[EXTRACT PROVIDED Boundary: Start]

I am sitting here soaking in the smell of my CLEAN house as George and his crew just left. What a blessing this has been to me, and how grateful I am that they do such a good job. I am going to head out and do a little necessary shopping with my mom now, so hope you all have a wonderful week....



Thursday, March 17, 2011

TOTALLY RANDOM

This is probably going to be somewhat of a "random" post as I have soo many different things on my mind.  I am not even really sure where to start.  First of all, I wondered if anyone has as much trouble sometimes as I do keeping up with my blogs?!!  Sometimes I feel like it is easy and I just follow all the posts from the blog roll on the side of my post.  I catch all the new ones that way and follow along pretty easily.  But then other times I find myself WAY behind and it is an effort to get around to all of them and still have time to write anything of my own.  Maybe I am too wordy or spend too much time doing mine (I am quite slow at this sometimes) or maybe I have too many I try to follow.  I am not sure.  But it is starting to stress me some.  Now don't get me wrong...I LOVE the blogs I follow.  I think that is the problem.  I find myself "involved" do you know what I mean??  I can't bear to miss anything.  And I don't want anyone to ever think I am snubbing them or have lost interest or anything....(though I don't really think any of you would REALLY think that, but I will admit it does kind of concern me sometimes) I also sometimes spend too much time probably worrying about "WHAT" I am blogging about.  Soooo many of yours are sooo interesting, or have such great spiritual insights, WONDERFUL recipes, all the exciting "projects" you are working on, or soo much to just say etc.,  that sometimes I think maybe I should just FOLLOW blogs and not write anything of my own.  But then I think, but I want to have this as an account of my life for my kids and grandkids, and then again sometimes I wonder if they will even be interested anyway....sigh.....Told you, my head is kind of all over the place today.  I "think" I will just continue to do the best I can, write when and IF I want to and not stress about this as it is DEFINITELY a silly thing to stress on. 
Soooo, having said all that, I want to tell you about a book I read last week-end.  You have probably heard of it, though I hadn't.  My hubby heard about it on a Christian program he listens to on the radio while he is driving for work.  He ordered it and began telling me about it, so I "borrowed" it from him last Sun. afternoon and read the whole thing in about 4 hours.  It was sooo captivating.  It is called...."Heaven is for Real" and it is the true story of a 4 year old boy who almost died and went to heaven and met Jesus.  It is written by his father and is one of the most convincing books on this subject I have ever read.  Children have such an innocence about them that just can't be faked.  The things that are said and told in this book also line up REALLY well (perfectly actually) with scripture as well which is another reason I found it so believable.  Rather or not it is all totally true is not what is important to me.  What was important was how REAL heaven really is and should be to all of us, and how comforting I found it to be described in this book through the eyes of an innocent child.  If you get the chance, get this book and read it, I don't think you will regret it.

[EXTRACT PROVIDED Boundary: End]
[DATASET SECTION Boundary: Start]

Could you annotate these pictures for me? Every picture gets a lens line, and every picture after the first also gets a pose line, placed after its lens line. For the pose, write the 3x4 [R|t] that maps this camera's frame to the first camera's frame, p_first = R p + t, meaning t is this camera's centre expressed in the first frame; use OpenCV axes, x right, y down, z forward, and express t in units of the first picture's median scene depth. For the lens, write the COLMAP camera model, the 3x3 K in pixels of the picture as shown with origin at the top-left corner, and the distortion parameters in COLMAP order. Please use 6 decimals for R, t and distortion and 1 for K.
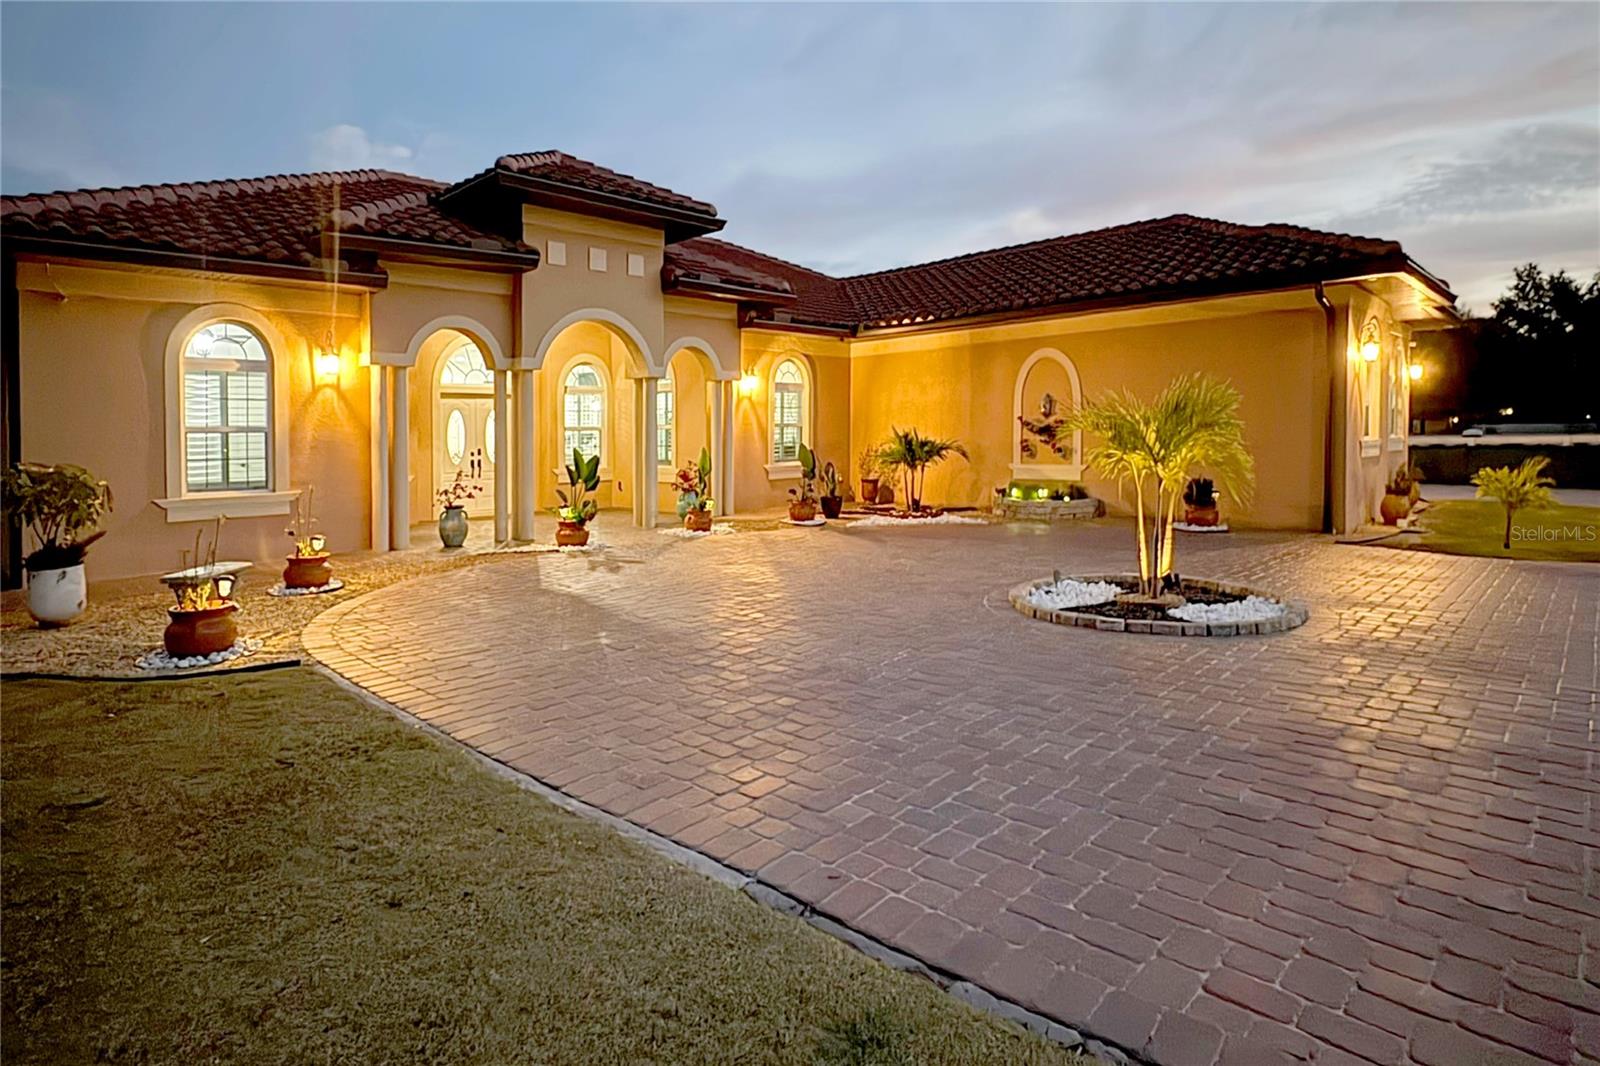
lens RADIAL K [[872.9, 0, 784.6], [0, 872.9, 441.0], [0, 0, 1]] dist [0.020605, 0.000420]
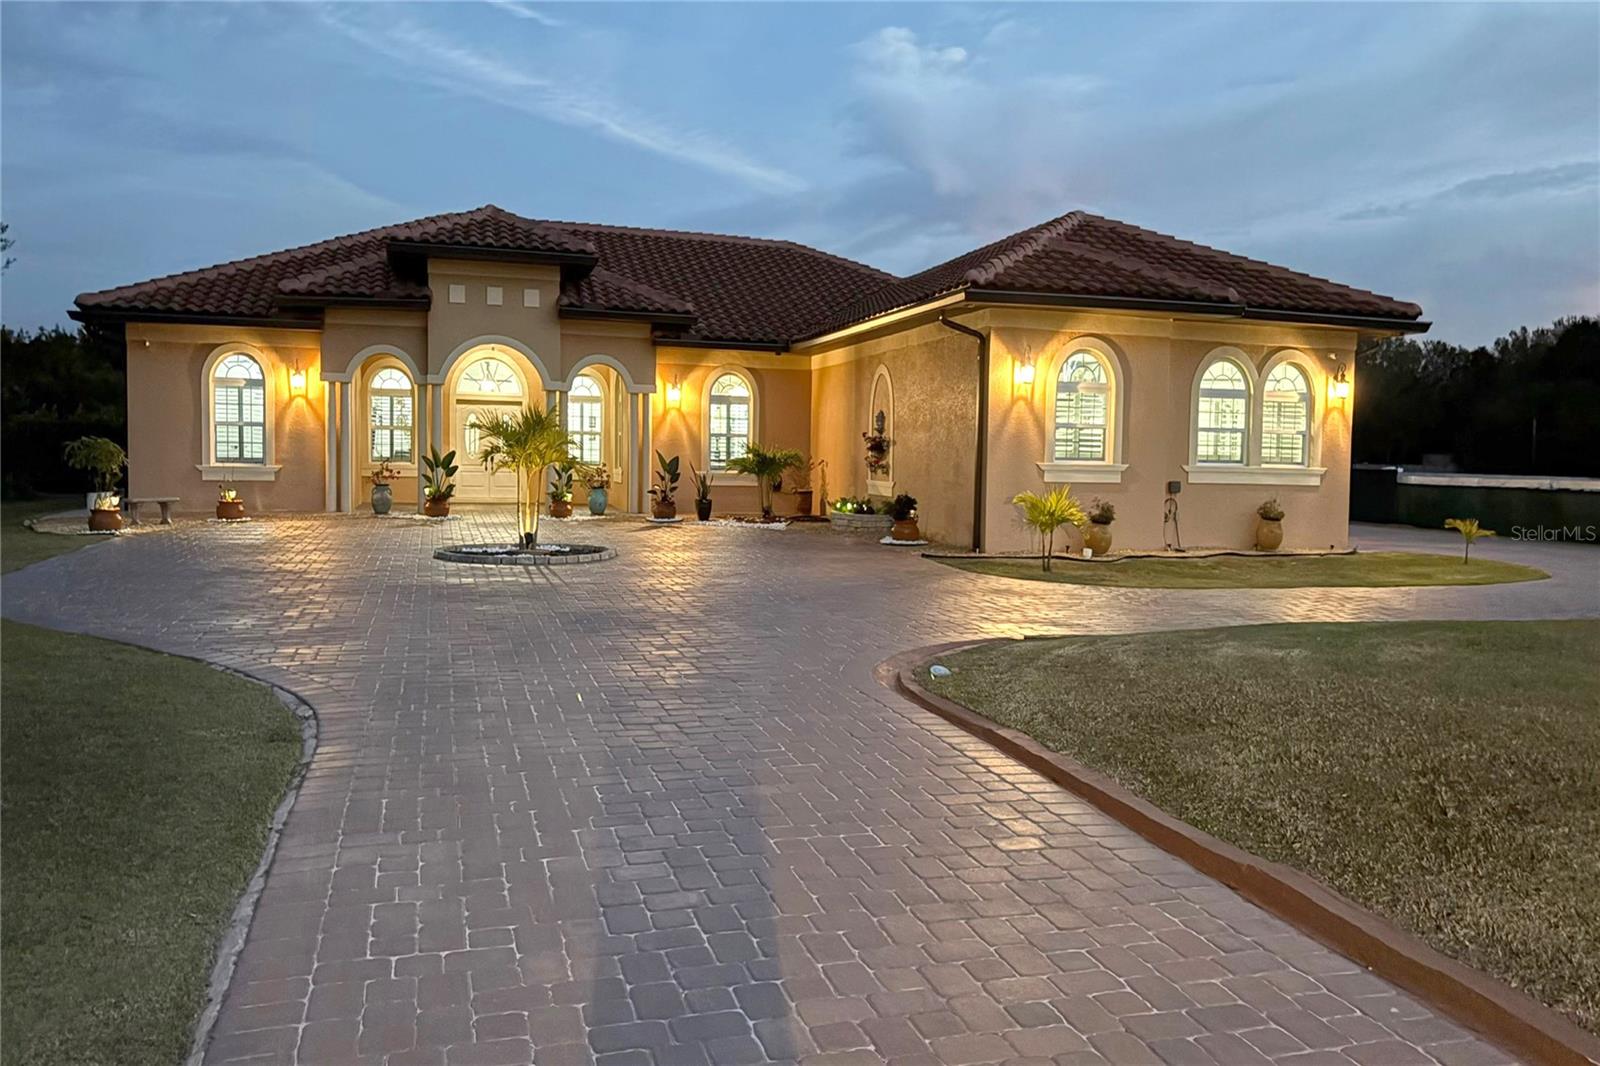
lens RADIAL K [[1179.9, 0, 802.2], [0, 1179.9, 533.8], [0, 0, 1]] dist [0.007077, 0.000058]
pose [[0.868335, 0.070605, -0.490927, 1.122525], [-0.039785, 0.996542, 0.072953, -0.009595], [0.494380, -0.043816, 0.868141, -0.295482]]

[DATASET SECTION Boundary: End]

EXERCISE DESCRIPTION:
Reproduce the passage of the blog post starting at "I am sitting" and ending at "a wonderful week....". The lines above were taken from a different source than the blog post.

TASK OUTPUT:
I am sitting here soaking in the smell of my CLEAN house as George and his crew just left. What a blessing this has been to me, and how grateful I am that they do such a good job. I am going to head out and do a little necessary shopping with my mom now, so hope you all have a wonderful week....